CXVIII

ABNER FAIT ÉLIRE ROI D’ISRAËL ISBOSETH, FILS DE SAÜL

(Même année, 955 ans avant J.-C.)



Abner, général de Saül, ne voulut pas reconnaître la royauté de David. Il proclama roi d’Israël, Isboseth, fils de Saül ; il le fit reconnaître par dix tribus.

Isboseth avait alors quarante ans. Quant à David, il nomma général de son armée, un de ses plus braves capitaines, nommé Joab. Joab rencontra Abner, et le combat commença. Joab vainqueur, accompagné de ses deux frères Abisaï et Asaël, poursuivit Abner sans relâche. Asaël, s’étant trop approché d’Abner, eut le corps traversé par la lance de son ennemi ; Joab et Abisaï continuèrent la poursuite, jusqu’à ce qu’Abner, ayant demandé grâce, promit qu’Israël ne se battrait plus contre Juda. Alors Joab retourna à Hébron, près de David.

Les guerres continuèrent néanmoins. Après quatre ou cinq années, Isboseth eut une querelle violente avec Abner, qui avait pris pour épouse une des femmes du roi Saül. Abner se fâcha du langage hautain d’Isboseth ; il lui reprocha son ingratitude, et le menaça de l’abandonner et de passer au service de David. Isboseth n’osa plus rien dire.

Petit-Louis. Pourquoi cela, puisqu’il était roi ?

Grand’mère. Parce qu’Abner avait un grand pouvoir sur l’armée, et qu’Isboseth, ayant Abner pour ennemi, eût été abandonné par tout le monde et eût perdu sa royauté, à laquelle il tenait beaucoup.

Abner ne pardonna pourtant pas à Isboseth son reproche, et il envoya offrir ses services à David. David les accepta pour faire la paix avec Isboseth, mais à condition qu’on lui rendrait sa femme Michol, qui avait été sa première femme, et que Saül avait retenue. Isboseth la lui renvoya.

Abner s’occupa à faire des amis à David dans les tribus d’Israël qui avaient reconnu Isboseth. Il alla voir David, qui le reçut très-bien et lui donna un festin, à lui et à ses gens. Abner, avant de partir, promit à David de le servir et d’amener les dix tribus d’Israël à le reconnaître pour leur roi.
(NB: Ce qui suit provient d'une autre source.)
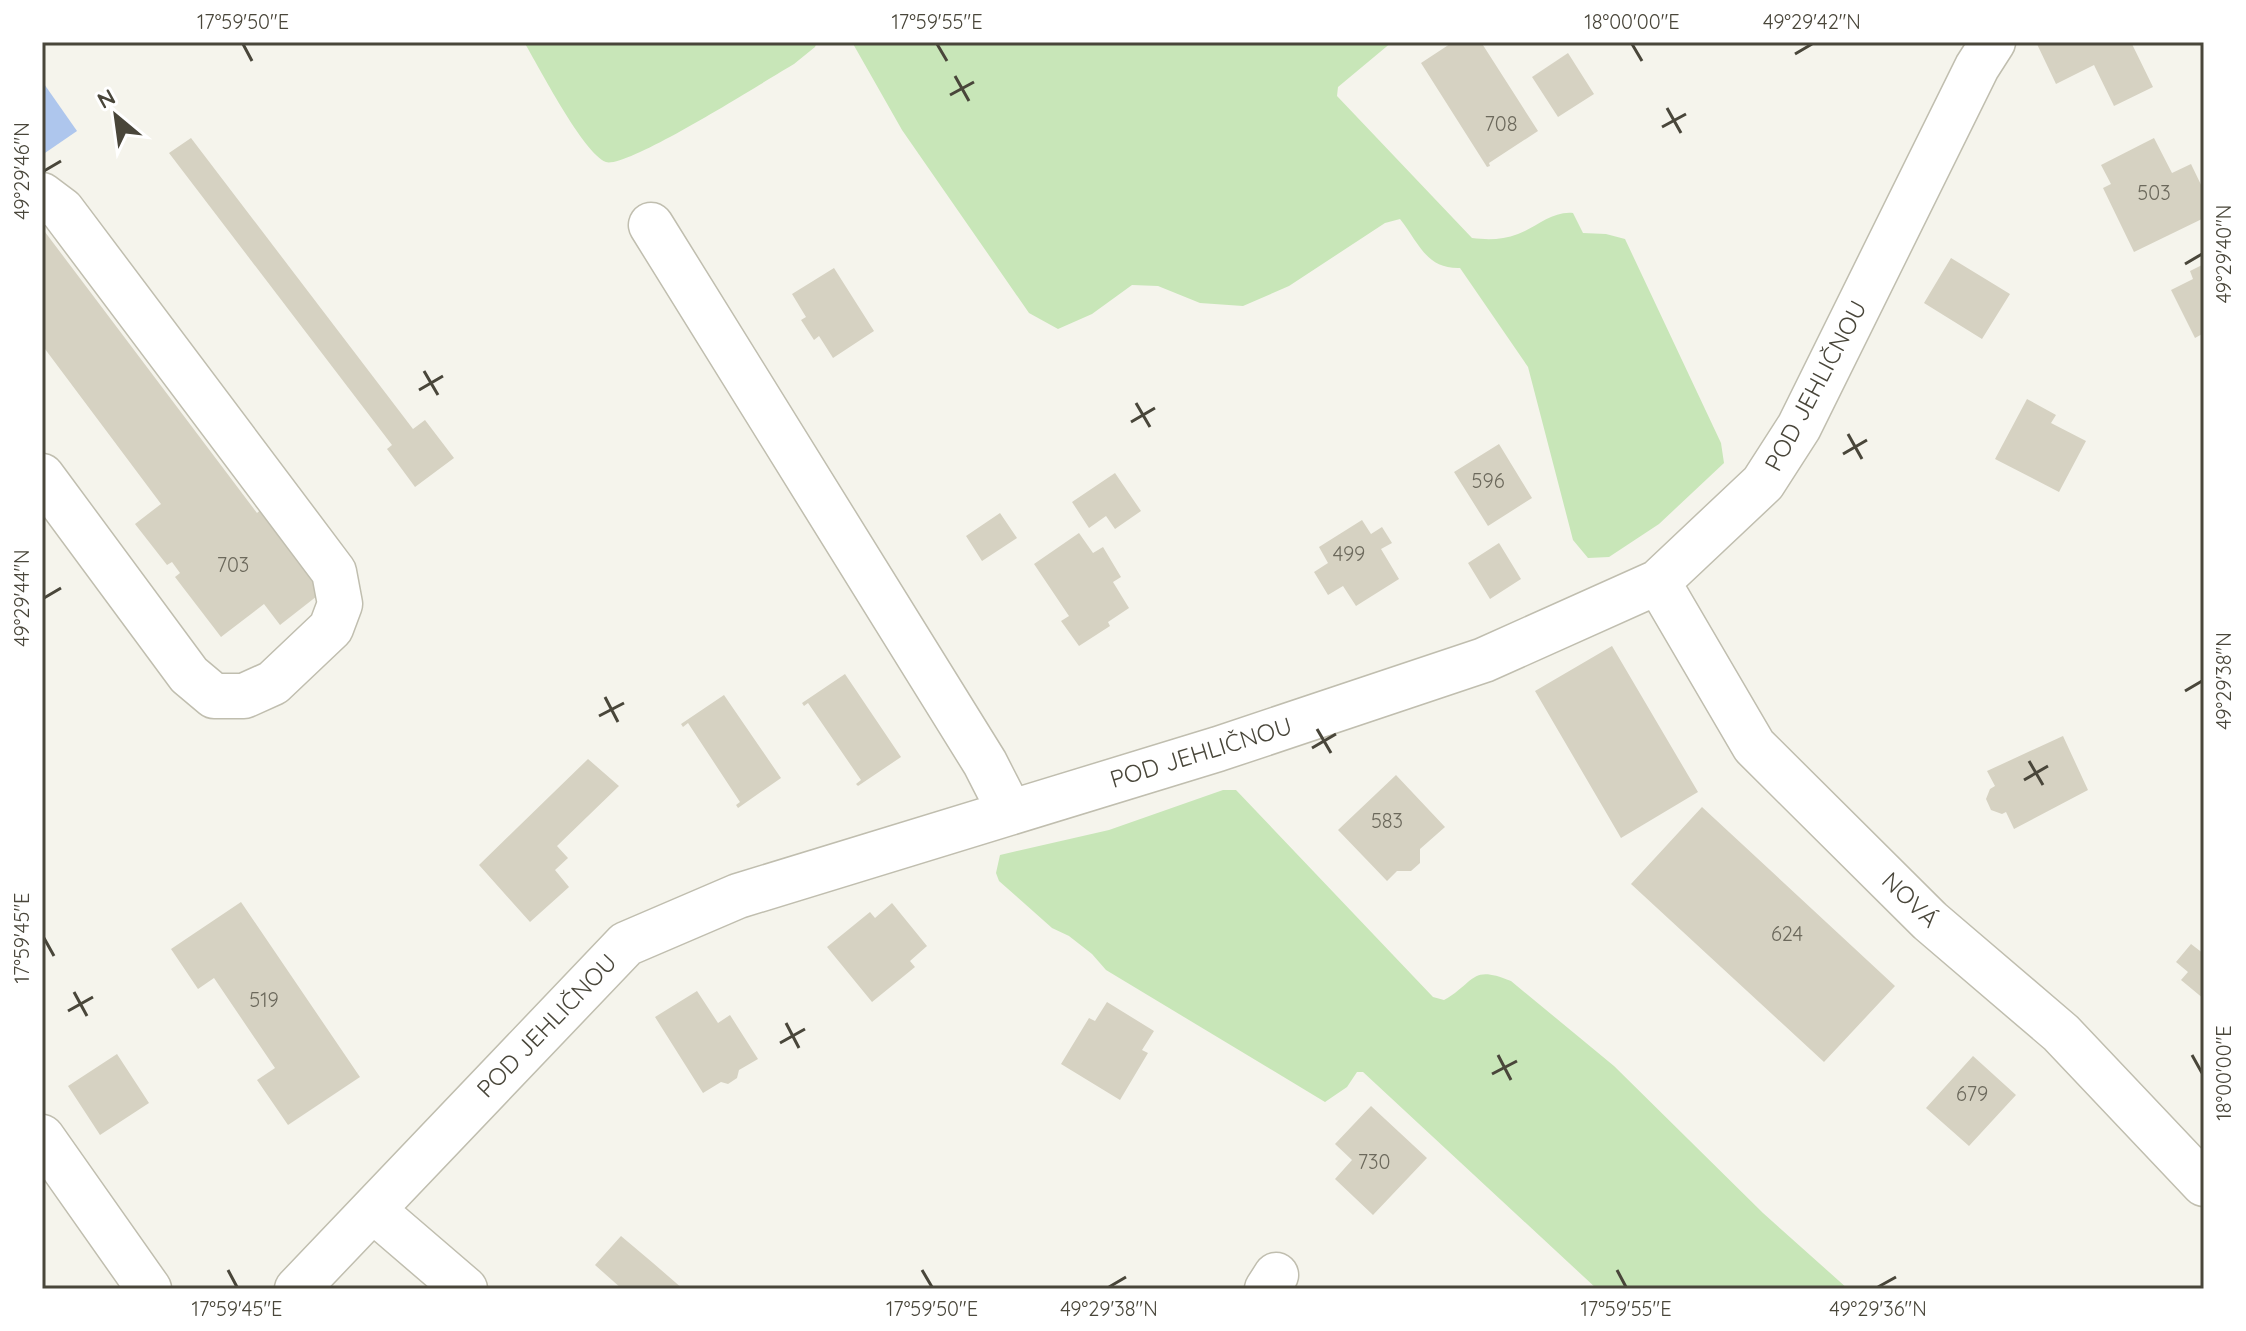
<svg xmlns="http://www.w3.org/2000/svg" width="2246" height="1331" viewBox="0 0 2246 1331" font-family="Quicksand,sans-serif">
	<style>
		.green { fill: #c8e6b8 }
		.water { fill: #aec6ed }
		.building { fill: #d6d2c2 }
		.lines { fill: none; stroke-linecap: round; stroke-linejoin: round }
		.minor-casing { stroke: #c0beaf; stroke-width: 47 }
		.minor { stroke: #fff; stroke-width: 44 }
		.ticks { fill: none; stroke: #49463a; stroke-width: 3 }
		.labels { text-anchor: middle; stroke-width: 6; stroke-linejoin: round; paint-order: stroke }
		.number-label { font-size: 20px; fill: #6c695c }
		.street-label { font-size: 24px; fill: #49463a; stroke: #fff }
		.neatline { fill: none; stroke: #49463a; stroke-width: 3 }
		.ticks-label { font-size: 20px; text-anchor: middle; fill: #49463a }
	</style>
	<rect width="100%" height="100%" fill="#f5f4ec"/>
	<path class="green" d="M524 42H817L815 47 794 64C768 79 627 169 606 162 583 153 539 67 524 42Z
		M852 42H1392L1338 87 1337 96 1472 238C1488 240 1502 240 1518 234 1537 227 1552 211 1573 213L1583 233 1606 234 1625 239 1721 443 1724 463 1659 524 1609 557 1588 558 1573 540 1528 367 1460 268C1426 269 1419 243 1400 219L1385 223 1289 286 1243 306 1200 303 1158 286 1132 285 1092 314 1058 329 1029 313 902 130Z
		M1223 790H1236L1433 997 1444 1000C1476 982 1470 964 1511 981L1614 1066 1763 1213 1848 1289H1597L1363 1072H1357L1347 1087 1325 1102 1106 970 1092 954 1069 936 1052 928 999 881 996 873 1000 855 1109 830Z"/>
	<path class="water" d="M42 81 77 131 42 155Z"/>
	<path class="building" d="M1453 42H1481L1538 131 1489 163 1490 166 1487 167 1421 63Z
		M2036 42H2131L2153 87 2114 106 2094 65 2056 84Z
		M1568 53 1594 94 1558 117 1532 77Z
		M191 138 413 429 425 420 454 458 415 487 387 449 392 445 169 153Z
		M2154 138 2172 173 2191 164 2204 191V218L2134 252 2103 188 2111 184 2101 165Z
		M42 228 257 513 264 507 326 589 280 625 264 604 221 637 175 577 180 573 172 562 167 565 135 524 161 504 42 345Z
		M1951 258 2010 294 1982 339 1924 303Z
		M2204 264V333L2195 338 2171 290 2193 279 2190 271Z
		M834 268 874 331 833 358 819 336 814 340 801 320 806 317 792 294Z
		M2027 399 2056 415 2051 423 2086 441 2059 492 1995 459Z
		M1499 444 1532 498 1488 526 1454 472Z
		M1115 473 1141 511 1115 529 1106 516 1089 528 1072 502Z
		M1000 513 1017 538 982 561 966 536Z
		M1362 520 1371 534 1382 527 1392 543 1381 549 1399 579 1356 606 1343 586 1328 595 1314 572 1328 563 1319 547Z
		M1079 533 1093 553 1103 547 1121 577 1113 582 1129 608 1108 622 1110 626 1079 646 1061 621 1069 616 1034 564Z
		M1499 543 1521 579 1490 599 1468 563Z
		M1612 646 1698 792 1621 838 1535 691Z
		M845 674 901 757 858 786 856 784 861 780 808 703 804 706 802 703Z
		M724 695 781 778 738 808 736 805 740 802 688 723 683 727 681 724Z
		M2063 736 2088 790 2014 829 2006 812 2002 814 1991 810 1986 799 1990 789 1995 786 1987 771Z
		M588 759 619 786 557 846 568 858 555 870 569 887 530 922 479 865Z
		M1396 775 1445 827 1420 849V863L1411 871H1397L1387 881 1338 830Z
		M1702 807 1895 986 1824 1062 1631 884Z
		M241 902 360 1077 288 1125 257 1080 275 1068 214 978 198 989 171 949Z
		M892 903 927 946 910 961 915 967 872 1002 827 947 870 912 875 918Z
		M2191 944 2204 954V999L2181 980 2188 972 2176 962Z
		M697 991 718 1023 730 1015 758 1059 739 1070 737 1078 728 1084 721 1082 703 1093 655 1017Z
		M1107 1002 1154 1031 1142 1050 1148 1053 1120 1100 1061 1064 1089 1018 1095 1021Z
		M117 1054 149 1103 100 1135 68 1086Z
		M1973 1056 2016 1095 1969 1146 1926 1108Z
		M1371 1106 1427 1158 1373 1215 1335 1179 1352 1160 1335 1144Z
		M621 1236 653 1263 683 1289H622L595 1265Z"/>
	<g class="lines">
		<defs>
			<path id="minor" d="M42 195 62 210 334 572 340 604 331 628 273 683 244 696H214L189 675 42 476
				M651 225 985 763 1010 812
				M1658 582 1754 746 1930 921 2061 1033 2204 1184
				M42 1137 149 1289
				M373 1210 465 1289
				M297 1289 626 944 738 896 1218 749 1484 660 1658 582 1763 483 1799 427 1977 67 1993 42
				M1267 1289 1276 1275"/>
		</defs>
		<use href="#minor" class="minor-casing"/>
		<use href="#minor" class="minor"/>
	</g>
	<path class="ticks" d="M243 44 252 61M937 44 947 61M1632 44 1642 61M1795 54 1812 44M955 76 969 101M950 95 974 82M1667 108 1681 133M1662 127 1686 114M44 171 61 161M2185 264 2202 254M424 371 438 395M419 390 443 376M1136 403 1150 427M1131 422 1155 408M1848 434 1862 459M1843 454 1867 440M44 598 61 588M2185 691 2202 681M605 697 618 722M599 716 624 703M1317 729 1331 753M1312 748 1336 734M2029 761 2043 785M2024 780 2048 766M44 938 54 956M74 992 87 1016M68 1011 93 997M786 1023 799 1048M780 1043 805 1029M1498 1055 1511 1080M2192 1055 2202 1073M1492 1074 1517 1061M228 1270 237 1287M922 1270 932 1287M1617 1270 1626 1287M1109 1287 1126 1277M1878 1287 1896 1277"/>
	<g class="labels">
		<g class="number-label">
			<text x="1501" y="131">708</text>
			<text x="2154" y="200">503</text>
			<text x="1488" y="488">596</text>
			<text x="1349" y="561">499</text>
			<text x="233" y="572">703</text>
			<text x="1387" y="828">583</text>
			<text x="1787" y="941">624</text>
			<text x="264" y="1007">519</text>
			<text x="1972" y="1101">679</text>
			<text x="1374" y="1169">730</text>
		</g>
		<g class="street-label">
			<text transform="translate(1816 386) rotate(-62)" y="8">POD JEHLIČNOU</text>
			<text transform="translate(1201 753) rotate(-17)" y="8">POD JEHLIČNOU</text>
			<text transform="translate(1910 900) rotate(44)" y="8">NOVÁ</text>
			<text transform="translate(547 1026) rotate(-46)" y="8">POD JEHLIČNOU</text>
		</g>
	</g>
	<rect width="2246" height="1331" fill="none" stroke="#ffffff" stroke-width="88"/>
	<g transform="translate(116 116) rotate(331)" stroke="#ffffff" stroke-width="6" paint-order="stroke">
	<path d="M0-6L14 30L0 20L-14 30Z" fill="#49463a"/>
	<text y="-12" font-size="22" font-weight="bold" text-anchor="middle" fill="#49463a">N</text>
	</g>
	<rect x="44" y="44" width="2158" height="1243" class="neatline"/>
	<g class="ticks-label">
		<text x="243" y="29">17°59'50"E</text>
		<text x="937" y="29">17°59'55"E</text>
		<text x="1632" y="29">18°00'00"E</text>
		<text x="1812" y="29">49°29'42"N</text>
		<text transform="translate(22 171) rotate(-90)" y="7">49°29'46"N</text>
		<text transform="translate(2224 254) rotate(-90)" y="7">49°29'40"N</text>
		<text transform="translate(22 598) rotate(-90)" y="7">49°29'44"N</text>
		<text transform="translate(2224 681) rotate(-90)" y="7">49°29'38"N</text>
		<text transform="translate(22 938) rotate(-90)" y="7">17°59'45"E</text>
		<text transform="translate(2224 1073) rotate(-90)" y="7">18°00'00"E</text>
		<text x="237" y="1316">17°59'45"E</text>
		<text x="932" y="1316">17°59'50"E</text>
		<text x="1109" y="1316">49°29'38"N</text>
		<text x="1626" y="1316">17°59'55"E</text>
		<text x="1878" y="1316">49°29'36"N</text>
	</g>
</svg>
Aussitôt après, Joab revint d’une expédition contre des brigands qui ravageaient la tribu de Juda ; il apprit la visite d’Abner, sa trahison envers Isboseth et son alliance avec David. Il alla trouver le roi.

« Qu’avez-vous fait ? dit-il. Abner est un traître : il est venu non pour vous servir, mais pour voir comment il pourrait vous surprendre à Hébron et pour vous massacrer, vous et vos gens. »

Et, sans attendre les ordres de David, Joab envoya dire à Abner, de la part du roi, de revenir à Hébron. Quand Abner arriva aux portes de la ville, Joab, qui l’attendait, le frappa de sa lance et le tua.

Armand. Mais c’est abominable ce qu’a fait Joab ; moi qui le croyais si bon !

Grand’mère. Joab n’avait pas pardonné à Abner la mort de son frère Azaël, et il saisit cette occasion pour se venger d’Abner. Au reste, ce dernier méritait une punition pour sa trahison envers Isboseth.

David fut très-affligé de ce meurtre : il en témoigna hautement sa douleur ; il commanda de belles funérailles à Abner, et il suivit son cercueil jusqu’au tombeau qu’il lui avait fait faire à Hébron. Il jura, en revenant, qu’il ne mangerait ni ne boirait avant le coucher du soleil. Cette conduite de David plus beaucoup au peuple, qui vit bien que ce n’était pas lui qui avait ordonné le meurtre d’Abner.